→ Task instructions: Arrange all of the lines below as a numbered list, leaving out any blank lines.

→ Material supplied:

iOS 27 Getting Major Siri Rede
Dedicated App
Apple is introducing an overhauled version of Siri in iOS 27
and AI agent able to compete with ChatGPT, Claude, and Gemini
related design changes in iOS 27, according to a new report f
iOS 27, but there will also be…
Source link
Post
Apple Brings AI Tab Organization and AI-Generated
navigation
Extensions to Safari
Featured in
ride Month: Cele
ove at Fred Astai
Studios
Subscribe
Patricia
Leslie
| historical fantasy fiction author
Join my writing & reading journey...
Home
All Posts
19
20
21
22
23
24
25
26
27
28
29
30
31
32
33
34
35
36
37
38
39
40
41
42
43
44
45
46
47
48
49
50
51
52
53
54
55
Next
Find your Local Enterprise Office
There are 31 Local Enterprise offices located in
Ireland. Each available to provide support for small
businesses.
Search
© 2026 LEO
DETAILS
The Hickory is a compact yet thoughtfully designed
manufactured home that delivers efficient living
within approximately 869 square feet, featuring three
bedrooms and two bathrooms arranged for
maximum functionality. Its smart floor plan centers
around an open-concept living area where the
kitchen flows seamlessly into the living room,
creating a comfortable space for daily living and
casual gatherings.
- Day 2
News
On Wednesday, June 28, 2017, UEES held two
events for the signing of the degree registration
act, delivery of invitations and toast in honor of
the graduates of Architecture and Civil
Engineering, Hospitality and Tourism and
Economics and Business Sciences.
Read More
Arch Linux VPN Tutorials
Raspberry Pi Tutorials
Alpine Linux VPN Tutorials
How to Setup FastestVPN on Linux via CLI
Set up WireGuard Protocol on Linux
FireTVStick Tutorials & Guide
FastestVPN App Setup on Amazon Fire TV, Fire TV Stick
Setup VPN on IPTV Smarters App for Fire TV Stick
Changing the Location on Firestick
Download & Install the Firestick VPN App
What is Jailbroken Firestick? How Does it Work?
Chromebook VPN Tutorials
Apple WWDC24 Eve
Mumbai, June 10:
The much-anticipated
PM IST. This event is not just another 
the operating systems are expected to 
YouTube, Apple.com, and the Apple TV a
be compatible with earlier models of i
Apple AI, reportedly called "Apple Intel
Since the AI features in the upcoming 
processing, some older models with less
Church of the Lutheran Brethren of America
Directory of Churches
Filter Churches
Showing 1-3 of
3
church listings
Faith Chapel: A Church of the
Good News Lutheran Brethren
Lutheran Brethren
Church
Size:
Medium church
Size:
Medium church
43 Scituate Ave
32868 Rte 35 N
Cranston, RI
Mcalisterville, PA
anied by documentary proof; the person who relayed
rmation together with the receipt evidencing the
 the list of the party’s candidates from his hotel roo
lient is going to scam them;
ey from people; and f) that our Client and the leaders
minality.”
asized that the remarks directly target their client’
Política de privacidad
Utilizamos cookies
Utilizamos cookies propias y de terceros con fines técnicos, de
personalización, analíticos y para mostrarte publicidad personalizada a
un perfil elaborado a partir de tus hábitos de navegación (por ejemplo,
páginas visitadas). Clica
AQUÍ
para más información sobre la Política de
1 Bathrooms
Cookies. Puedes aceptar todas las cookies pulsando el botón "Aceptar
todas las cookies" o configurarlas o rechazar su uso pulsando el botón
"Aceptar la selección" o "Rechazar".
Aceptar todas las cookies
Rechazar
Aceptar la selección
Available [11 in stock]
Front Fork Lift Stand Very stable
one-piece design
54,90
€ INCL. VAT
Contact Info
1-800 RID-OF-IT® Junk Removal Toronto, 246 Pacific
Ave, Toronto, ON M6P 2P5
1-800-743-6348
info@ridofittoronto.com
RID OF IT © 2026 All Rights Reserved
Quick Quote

→ Answer section:
1. iOS 27 Getting Major Siri Rede
2. Dedicated App
3. Apple is introducing an overhauled version of Siri in iOS 27
4. and AI agent able to compete with ChatGPT, Claude, and Gemini
5. related design changes in iOS 27, according to a new report f
6. iOS 27, but there will also be…
7. Source link
8. Post
9. Apple Brings AI Tab Organization and AI-Generated
10. navigation
11. Extensions to Safari
12. Featured in
13. ride Month: Cele
14. ove at Fred Astai
15. Studios
16. Subscribe
17. Patricia
18. Leslie
19. | historical fantasy fiction author
20. Join my writing & reading journey...
21. Home
22. All Posts
23. 19
24. 20
25. 21
26. 22
27. 23
28. 24
29. 25
30. 26
31. 27
32. 28
33. 29
34. 30
35. 31
36. 32
37. 33
38. 34
39. 35
40. 36
41. 37
42. 38
43. 39
44. 40
45. 41
46. 42
47. 43
48. 44
49. 45
50. 46
51. 47
52. 48
53. 49
54. 50
55. 51
56. 52
57. 53
58. 54
59. 55
60. Next
61. Find your Local Enterprise Office
62. There are 31 Local Enterprise offices located in
63. Ireland. Each available to provide support for small
64. businesses.
65. Search
66. © 2026 LEO
67. DETAILS
68. The Hickory is a compact yet thoughtfully designed
69. manufactured home that delivers efficient living
70. within approximately 869 square feet, featuring three
71. bedrooms and two bathrooms arranged for
72. maximum functionality. Its smart floor plan centers
73. around an open-concept living area where the
74. kitchen flows seamlessly into the living room,
75. creating a comfortable space for daily living and
76. casual gatherings.
77. - Day 2
78. News
79. On Wednesday, June 28, 2017, UEES held two
80. events for the signing of the degree registration
81. act, delivery of invitations and toast in honor of
82. the graduates of Architecture and Civil
83. Engineering, Hospitality and Tourism and
84. Economics and Business Sciences.
85. Read More
86. Arch Linux VPN Tutorials
87. Raspberry Pi Tutorials
88. Alpine Linux VPN Tutorials
89. How to Setup FastestVPN on Linux via CLI
90. Set up WireGuard Protocol on Linux
91. FireTVStick Tutorials & Guide
92. FastestVPN App Setup on Amazon Fire TV, Fire TV Stick
93. Setup VPN on IPTV Smarters App for Fire TV Stick
94. Changing the Location on Firestick
95. Download & Install the Firestick VPN App
96. What is Jailbroken Firestick? How Does it Work?
97. Chromebook VPN Tutorials
98. Apple WWDC24 Eve
99. Mumbai, June 10:
100. The much-anticipated
101. PM IST. This event is not just another 
102. the operating systems are expected to 
103. YouTube, Apple.com, and the Apple TV a
104. be compatible with earlier models of i
105. Apple AI, reportedly called "Apple Intel
106. Since the AI features in the upcoming 
107. processing, some older models with less
108. Church of the Lutheran Brethren of America
109. Directory of Churches
110. Filter Churches
111. Showing 1-3 of
112. 3
113. church listings
114. Faith Chapel: A Church of the
115. Good News Lutheran Brethren
116. Lutheran Brethren
117. Church
118. Size:
119. Medium church
120. Size:
121. Medium church
122. 43 Scituate Ave
123. 32868 Rte 35 N
124. Cranston, RI
125. Mcalisterville, PA
126. anied by documentary proof; the person who relayed
127. rmation together with the receipt evidencing the
128.  the list of the party’s candidates from his hotel roo
129. lient is going to scam them;
130. ey from people; and f) that our Client and the leaders
131. minality.”
132. asized that the remarks directly target their client’
133. Política de privacidad
134. Utilizamos cookies
135. Utilizamos cookies propias y de terceros con fines técnicos, de
136. personalización, analíticos y para mostrarte publicidad personalizada a
137. un perfil elaborado a partir de tus hábitos de navegación (por ejemplo,
138. páginas visitadas). Clica
139. AQUÍ
140. para más información sobre la Política de
141. 1 Bathrooms
142. Cookies. Puedes aceptar todas las cookies pulsando el botón "Aceptar
143. todas las cookies" o configurarlas o rechazar su uso pulsando el botón
144. "Aceptar la selección" o "Rechazar".
145. Aceptar todas las cookies
146. Rechazar
147. Aceptar la selección
148. Available [11 in stock]
149. Front Fork Lift Stand Very stable
150. one-piece design
151. 54,90
152. € INCL. VAT
153. Contact Info
154. 1-800 RID-OF-IT® Junk Removal Toronto, 246 Pacific
155. Ave, Toronto, ON M6P 2P5
156. 1-800-743-6348
157. info@ridofittoronto.com
158. RID OF IT © 2026 All Rights Reserved
159. Quick Quote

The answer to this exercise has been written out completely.